**Available records:**
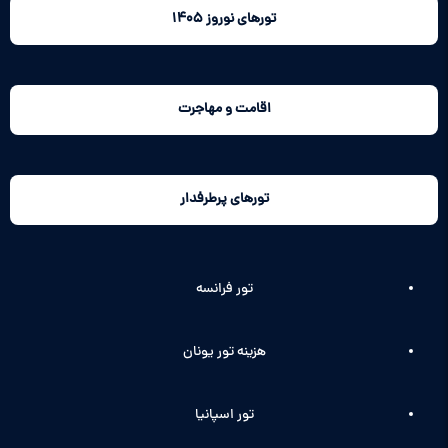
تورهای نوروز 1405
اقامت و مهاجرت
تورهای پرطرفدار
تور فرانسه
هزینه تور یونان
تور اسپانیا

* * *

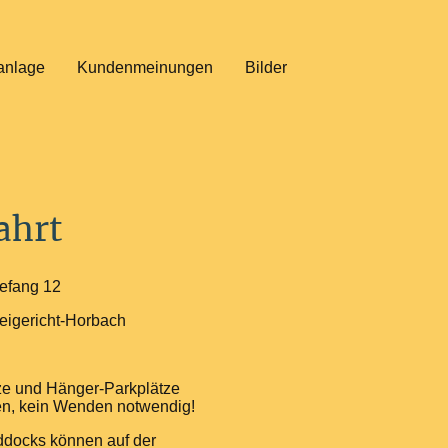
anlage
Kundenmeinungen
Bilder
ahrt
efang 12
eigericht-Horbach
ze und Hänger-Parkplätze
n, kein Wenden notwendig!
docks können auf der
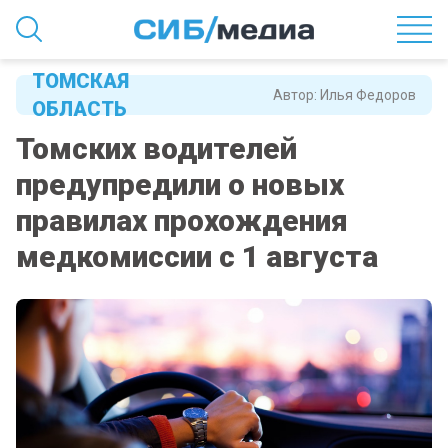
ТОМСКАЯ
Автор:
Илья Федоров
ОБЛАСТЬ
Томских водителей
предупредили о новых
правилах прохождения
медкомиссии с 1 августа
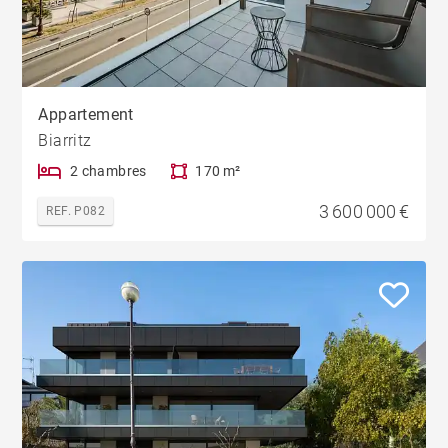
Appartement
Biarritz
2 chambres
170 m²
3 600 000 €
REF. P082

--

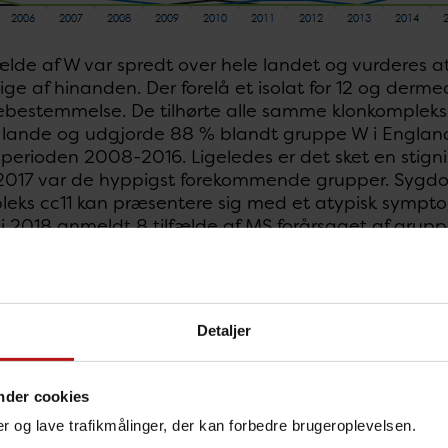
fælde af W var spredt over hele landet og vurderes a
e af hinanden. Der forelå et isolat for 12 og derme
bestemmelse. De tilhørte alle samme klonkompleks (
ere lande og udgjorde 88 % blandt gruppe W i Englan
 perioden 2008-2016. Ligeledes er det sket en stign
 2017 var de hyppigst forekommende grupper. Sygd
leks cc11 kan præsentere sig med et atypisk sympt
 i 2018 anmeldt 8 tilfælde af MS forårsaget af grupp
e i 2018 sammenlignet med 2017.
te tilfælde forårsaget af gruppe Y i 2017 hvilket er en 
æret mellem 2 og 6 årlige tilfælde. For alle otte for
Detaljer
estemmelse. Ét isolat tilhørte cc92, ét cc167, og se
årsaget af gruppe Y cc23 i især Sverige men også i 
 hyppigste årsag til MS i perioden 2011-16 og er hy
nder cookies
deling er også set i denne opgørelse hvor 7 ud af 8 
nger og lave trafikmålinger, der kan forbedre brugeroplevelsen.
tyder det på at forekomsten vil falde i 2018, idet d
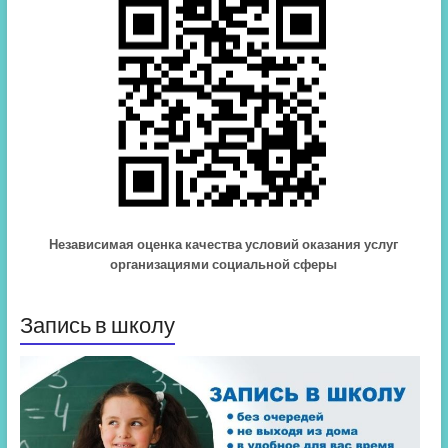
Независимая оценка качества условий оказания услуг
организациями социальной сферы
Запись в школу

**Problem description:** In the data above, find the line with "nder cookies" and the line with "Запись в школу". Please copy exactly those two lines and every line between them, but not the pictures.

**Result of the task:**
nder cookies
deling er også set i denne opgørelse hvor 7 ud af 8 
nger og lave trafikmålinger, der kan forbedre brugeroplevelsen.
tyder det på at forekomsten vil falde i 2018, idet d
Независимая оценка качества условий оказания услуг
организациями социальной сферы
Запись в школу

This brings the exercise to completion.